Obviously, there are different perspectives on how to achieve better patient care, with the new regulation taking a different approach than the FCO. The exemption from merger control for hospital transactions is, however, not completely new. Since the 10th amendment to the German antitrust act in 2021, certain transactions in the hospital sector were exempted from merger control if they were supported by the so-called Hospital Structure Fund. The new exemption differs in a way that the exemption now only requires the approval of the competent state authority. Thus, the decision on mergers is to be made primarily on the basis of health policy considerations, as stated in the explanatory memorandum to the draft. Competitive aspects will therefore only play a minor role.

What does that mean for German Merger Control?

  • Maybe not too much. The hospital sector is an industry with special meaning for the public welfare. It is therefore not necessarily comparable to other industries. How transactions in the hospital sector are assessed is much more of a health policy decision (than in any other industry). The significance of this exemption for the general German merger control may therefore not be overstated.

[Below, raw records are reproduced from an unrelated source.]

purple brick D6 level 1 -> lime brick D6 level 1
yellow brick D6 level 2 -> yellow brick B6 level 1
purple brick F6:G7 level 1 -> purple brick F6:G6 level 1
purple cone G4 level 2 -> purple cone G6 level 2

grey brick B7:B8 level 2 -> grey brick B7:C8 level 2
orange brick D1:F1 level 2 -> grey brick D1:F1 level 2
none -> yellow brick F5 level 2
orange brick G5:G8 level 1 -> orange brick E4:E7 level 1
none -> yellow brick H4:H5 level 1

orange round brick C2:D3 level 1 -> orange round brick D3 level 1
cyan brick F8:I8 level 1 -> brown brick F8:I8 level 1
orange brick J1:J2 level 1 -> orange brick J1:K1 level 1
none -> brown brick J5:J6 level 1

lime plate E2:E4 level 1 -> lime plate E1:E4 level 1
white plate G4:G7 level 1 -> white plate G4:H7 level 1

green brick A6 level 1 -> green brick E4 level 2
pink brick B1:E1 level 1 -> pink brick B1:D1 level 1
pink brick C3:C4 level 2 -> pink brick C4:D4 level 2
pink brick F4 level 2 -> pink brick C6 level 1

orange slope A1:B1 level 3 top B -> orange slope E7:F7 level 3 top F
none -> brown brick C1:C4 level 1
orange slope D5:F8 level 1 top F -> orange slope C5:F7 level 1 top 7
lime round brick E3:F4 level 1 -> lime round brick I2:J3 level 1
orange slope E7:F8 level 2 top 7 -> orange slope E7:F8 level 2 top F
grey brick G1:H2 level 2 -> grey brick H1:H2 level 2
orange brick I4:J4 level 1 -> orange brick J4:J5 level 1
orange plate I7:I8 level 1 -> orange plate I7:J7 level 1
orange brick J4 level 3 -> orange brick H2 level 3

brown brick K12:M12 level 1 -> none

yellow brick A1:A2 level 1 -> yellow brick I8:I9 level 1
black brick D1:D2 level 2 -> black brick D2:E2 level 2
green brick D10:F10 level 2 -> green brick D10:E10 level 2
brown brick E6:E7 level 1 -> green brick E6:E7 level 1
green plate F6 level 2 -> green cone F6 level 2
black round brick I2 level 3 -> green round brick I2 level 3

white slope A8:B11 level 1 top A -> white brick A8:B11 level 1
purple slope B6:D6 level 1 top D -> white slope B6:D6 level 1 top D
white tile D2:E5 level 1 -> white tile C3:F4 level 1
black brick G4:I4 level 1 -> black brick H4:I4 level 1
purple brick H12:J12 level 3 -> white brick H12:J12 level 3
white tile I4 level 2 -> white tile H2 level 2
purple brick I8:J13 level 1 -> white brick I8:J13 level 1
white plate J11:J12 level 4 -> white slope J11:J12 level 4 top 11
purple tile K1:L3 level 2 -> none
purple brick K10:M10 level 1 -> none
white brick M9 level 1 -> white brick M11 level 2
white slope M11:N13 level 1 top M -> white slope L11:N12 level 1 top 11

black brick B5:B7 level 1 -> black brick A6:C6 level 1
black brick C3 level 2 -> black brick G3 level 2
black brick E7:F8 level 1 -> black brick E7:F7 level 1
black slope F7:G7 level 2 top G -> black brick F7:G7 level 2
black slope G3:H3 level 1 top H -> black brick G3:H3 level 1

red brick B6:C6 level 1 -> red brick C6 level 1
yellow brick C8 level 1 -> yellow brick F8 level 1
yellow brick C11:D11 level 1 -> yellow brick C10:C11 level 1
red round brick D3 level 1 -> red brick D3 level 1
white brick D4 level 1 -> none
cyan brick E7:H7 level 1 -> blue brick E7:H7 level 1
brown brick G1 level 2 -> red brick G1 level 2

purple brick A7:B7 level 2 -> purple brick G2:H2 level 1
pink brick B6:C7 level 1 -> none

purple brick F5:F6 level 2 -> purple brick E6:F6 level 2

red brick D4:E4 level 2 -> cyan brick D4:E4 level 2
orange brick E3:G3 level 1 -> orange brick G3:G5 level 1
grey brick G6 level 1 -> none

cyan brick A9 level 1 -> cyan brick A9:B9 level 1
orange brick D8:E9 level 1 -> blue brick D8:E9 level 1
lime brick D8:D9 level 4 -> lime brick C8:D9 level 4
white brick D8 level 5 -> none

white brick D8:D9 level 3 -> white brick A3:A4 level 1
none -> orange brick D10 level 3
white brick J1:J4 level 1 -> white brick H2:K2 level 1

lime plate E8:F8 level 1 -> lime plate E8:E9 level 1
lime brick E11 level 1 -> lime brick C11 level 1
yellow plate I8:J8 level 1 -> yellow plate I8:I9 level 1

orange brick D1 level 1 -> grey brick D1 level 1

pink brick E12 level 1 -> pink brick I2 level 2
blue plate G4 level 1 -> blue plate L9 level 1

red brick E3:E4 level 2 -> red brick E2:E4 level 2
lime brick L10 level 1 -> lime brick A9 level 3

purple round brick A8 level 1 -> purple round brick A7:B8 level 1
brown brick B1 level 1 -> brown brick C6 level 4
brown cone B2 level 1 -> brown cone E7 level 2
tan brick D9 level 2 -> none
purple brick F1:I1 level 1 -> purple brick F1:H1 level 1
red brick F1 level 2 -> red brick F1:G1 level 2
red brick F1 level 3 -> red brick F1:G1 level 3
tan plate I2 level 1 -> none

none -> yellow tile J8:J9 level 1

  • Nevertheless, the short-term nature with which the exemption has made its way into the law is remarkable. The hospital reform has been under discussion for over two years. The new section on hospital mergers was not included in the previous drafts of the law but only introduced last week. It is likely that it was included in the draft under the impression of the prohibited merger of Heidelberg University Hospital and University Hospital Mannheim.
  • Even though this prohibition may still be present, prohibitions of mergers in the hospital sector by the FCO have been the exception in the past. Out of 330 mergers notified to the FCO between 2003 and 2020, seven were prohibited (with the prohibition of Heidelberg University Hospital/University Hospital Mannheim, there would now be eight prohibitions); eight notifications were withdrawn.
  • Nothing changes regarding European Merger Control. If a merger reaches the European turnover thresholds, it has to be notified to the EU Commission.
  • My conclusion: it’s best to stay healthy!